Mi estómago gruñó en ese momento.
No había tomado ninguna dieta sólida el día anterior; hoy, necesitaba desayunar.
Llamando a Asbela, le informé que hiciera que el chef preparara algunos huevos y frijoles para mí junto con mi café.
Dejando mi cama me preparé para la oficina y bajé a desayunar.
Arata no había llegado.
Me instalé en la mesa del comedor y saqué mi teléfono móvil para responder algunos correos electrónicos importantes.
Como Arata estaba herida, no quería que se preocupara por el trabajo.
El chef sirvió nuestro desayuno mientras Asbela estaba ocupada con Arata, pero esperé a que ella viniera.
Pronto, apareció con un traje pantalón azul pálido con una camisa blanca con volantes debajo.
Su cabello estaba elegantemente recogido en un moño, y llevaba sus gafas.
Atónito, la vi deslizarse hacia mí.
Asbela retiró una silla para ella, y se sentó.
Oliendo a frutas de verano, todo lo que podía hacer era mirar y respirar profundamente.
Me regaló una sonrisa radiante mientras Asbela servía su comida.
—Yo la alimentaré —dije rápidamente, despidiendo a Asbela.
Ella se retiró silenciosamente, dejándonos solos.
—Puedo comer por mi cuenta —dijo educadamente, pero simplemente negué con la cabeza.
Acercando su plato hacia mí, tomé una cucharada de frijoles y huevo en rodajas, ofreciéndoselo.
Ella lo aceptó silenciosamente, con gratitud tan clara en sus ojos radiantes.
Me encantaba el color—un azul tan sereno, me calmaba.
Compartimos el desayuno, la alimenté, y ella comió en silencio, solo observándome con sus grandes e inteligentes ojos.
Después del desayuno, salimos.
La mantuve cerca, siendo sobreprotector.
Olphi nos llevó a la oficina.
Ella miró silenciosamente por la ventana, la mayor parte del camino.
La luz de la mañana rebotaba en ella, haciéndola parecer tan radiante.
Su silencio me molestaba, sin embargo.
La Arata que había llegado a conocer no permanecía tan callada.
Su estado mental me preocupaba, ¿y si estaba deprimida o sufría de TEPT?
¿Debería llevarla a ver a un psiquiatra?
En medio de mis pensamientos confusos y preocupaciones, llegamos al Imperio Arsten.

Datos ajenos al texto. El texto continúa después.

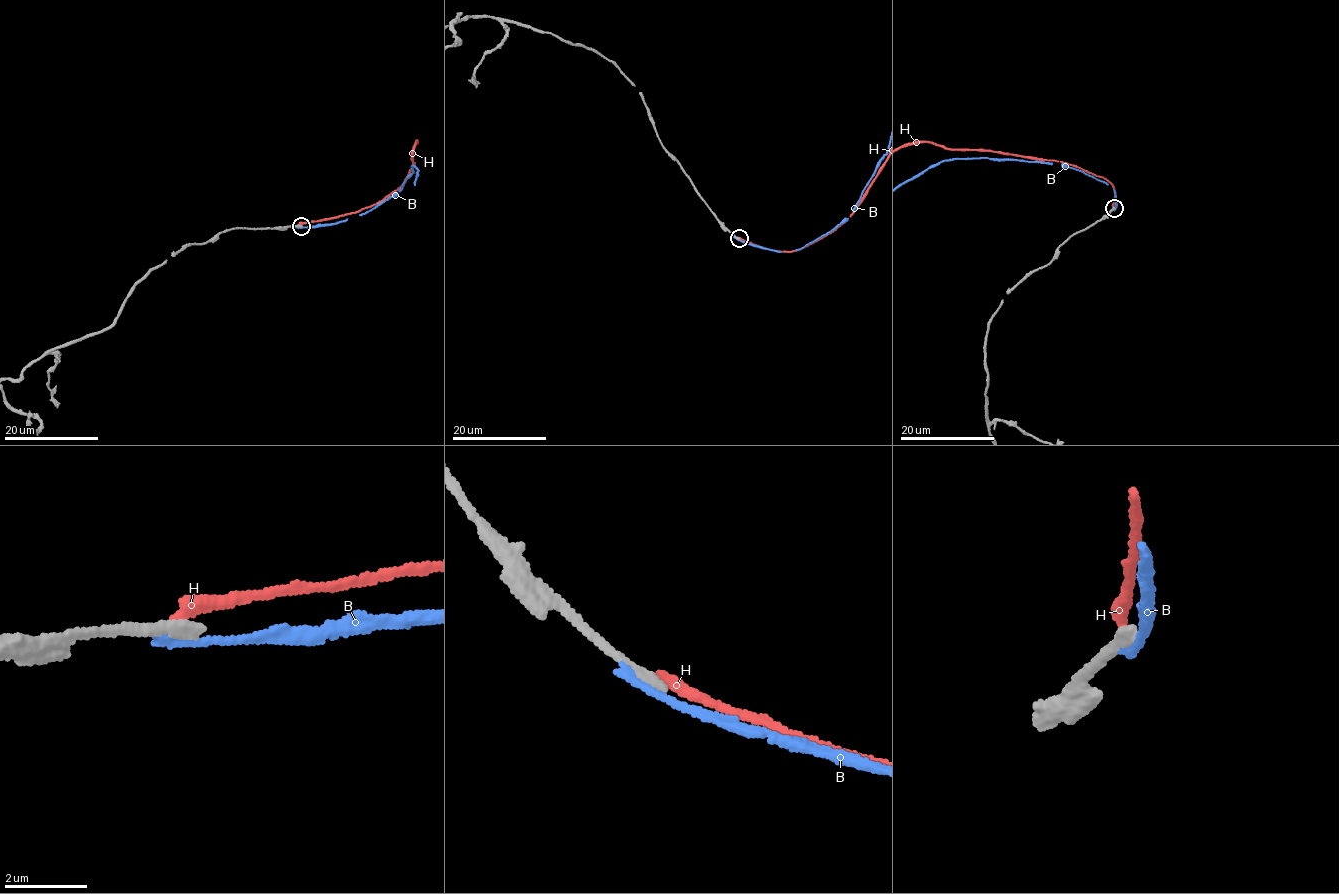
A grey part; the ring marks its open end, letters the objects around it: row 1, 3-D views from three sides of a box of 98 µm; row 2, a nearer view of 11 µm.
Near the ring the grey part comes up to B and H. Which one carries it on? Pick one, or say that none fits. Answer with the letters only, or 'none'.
none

Tan pronto como llegamos al ascensor, Arata se tensó a mi lado.
El color se drenó de su rostro al ver la puerta de cristal negro.
—¡Arata!
—la llamé suavemente, viéndola temblar a mi lado.
Mis manos instintivamente se extendieron y acariciaron su espalda.
Ella inmediatamente se acercó a mí, sus ojos se elevaron a los míos y vi un miedo genuino brillando allí.
—No puedo —sacudió la cabeza como si estuviera decepcionada de sí misma.
Cerré mi mano libre y rocé mis nudillos por su mejilla, el moretón allí casi se había desvanecido ahora.
—Sí, puedes.
Eres la chica más valiente que he conocido y créeme, he conocido a muchasssss —arrastré intencionalmente la última palabra y funcionó.
Sus labios se abrieron en una sonrisa.
—Por supuesto que sí, Sr.
Encantador.
—Déjame encantarte, ven.
Este estúpido ascensor no tiene ninguna posibilidad contra mi carisma —le guiñé un ojo y ella volvió a reír.
Presionando mi mano en el sensor de mano, dejé que la puerta del ascensor se abriera y luego la guié hacia adelante.
—¿Vamos?
—ella hizo una pausa por un segundo y luego me dio un asentimiento reacio, y ambos entramos al ascensor juntos, con ella agarrando mi brazo con fuerza.